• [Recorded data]
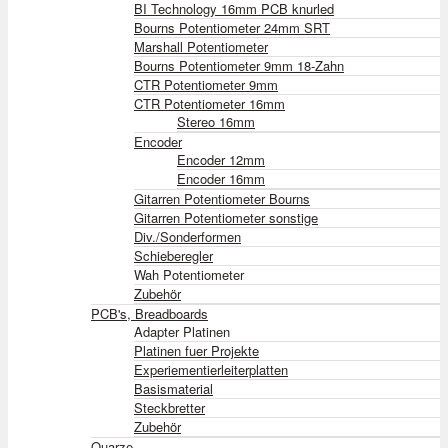
BI Technology 16mm PCB knurled
Bourns Potentiometer 24mm SRT
Marshall Potentiometer
Bourns Potentiometer 9mm 18-Zahn
CTR Potentiometer 9mm
CTR Potentiometer 16mm
Stereo 16mm
Encoder
Encoder 12mm
Encoder 16mm
Gitarren Potentiometer Bourns
Gitarren Potentiometer sonstige
Div./Sonderformen
Schieberegler
Wah Potentiometer
Zubehör
PCB's, Breadboards
Adapter Platinen
Platinen fuer Projekte
Experiementierleiterplatten
Basismaterial
Steckbretter
Zubehör
Quarze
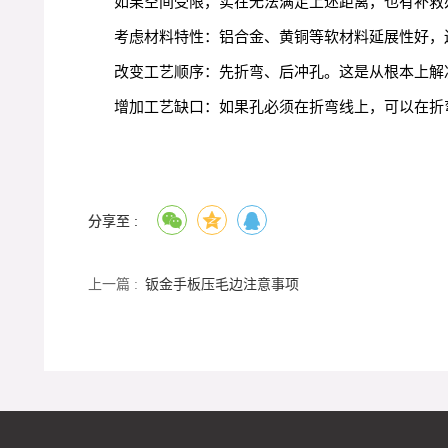
如果空间受限，实在无法满足上述距离，也有补救
考虑材料特性：铝合金、黄铜等软材料延展性好，边
改变工艺顺序：先折弯、后冲孔。这是从根本上解
增加工艺缺口：如果孔必须在折弯线上，可以在折
分享至 :
上一篇 :
钣金手板压毛边注意事项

• [EXERCISE AIM] Edit the text of the rows above, changing each "Potentiometer" to "Poti" and leaving everything else as it is. Give only the text, without the pictures.

• [REPLY]
BI Technology 16mm PCB knurled
Bourns Poti 24mm SRT
Marshall Poti
Bourns Poti 9mm 18-Zahn
CTR Poti 9mm
CTR Poti 16mm
Stereo 16mm
Encoder
Encoder 12mm
Encoder 16mm
Gitarren Poti Bourns
Gitarren Poti sonstige
Div./Sonderformen
Schieberegler
Wah Poti
Zubehör
PCB's, Breadboards
Adapter Platinen
Platinen fuer Projekte
Experiementierleiterplatten
Basismaterial
Steckbretter
Zubehör
Quarze
如果空间受限，实在无法满足上述距离，也有补救
考虑材料特性：铝合金、黄铜等软材料延展性好，边
改变工艺顺序：先折弯、后冲孔。这是从根本上解
增加工艺缺口：如果孔必须在折弯线上，可以在折
分享至 :
上一篇 :
钣金手板压毛边注意事项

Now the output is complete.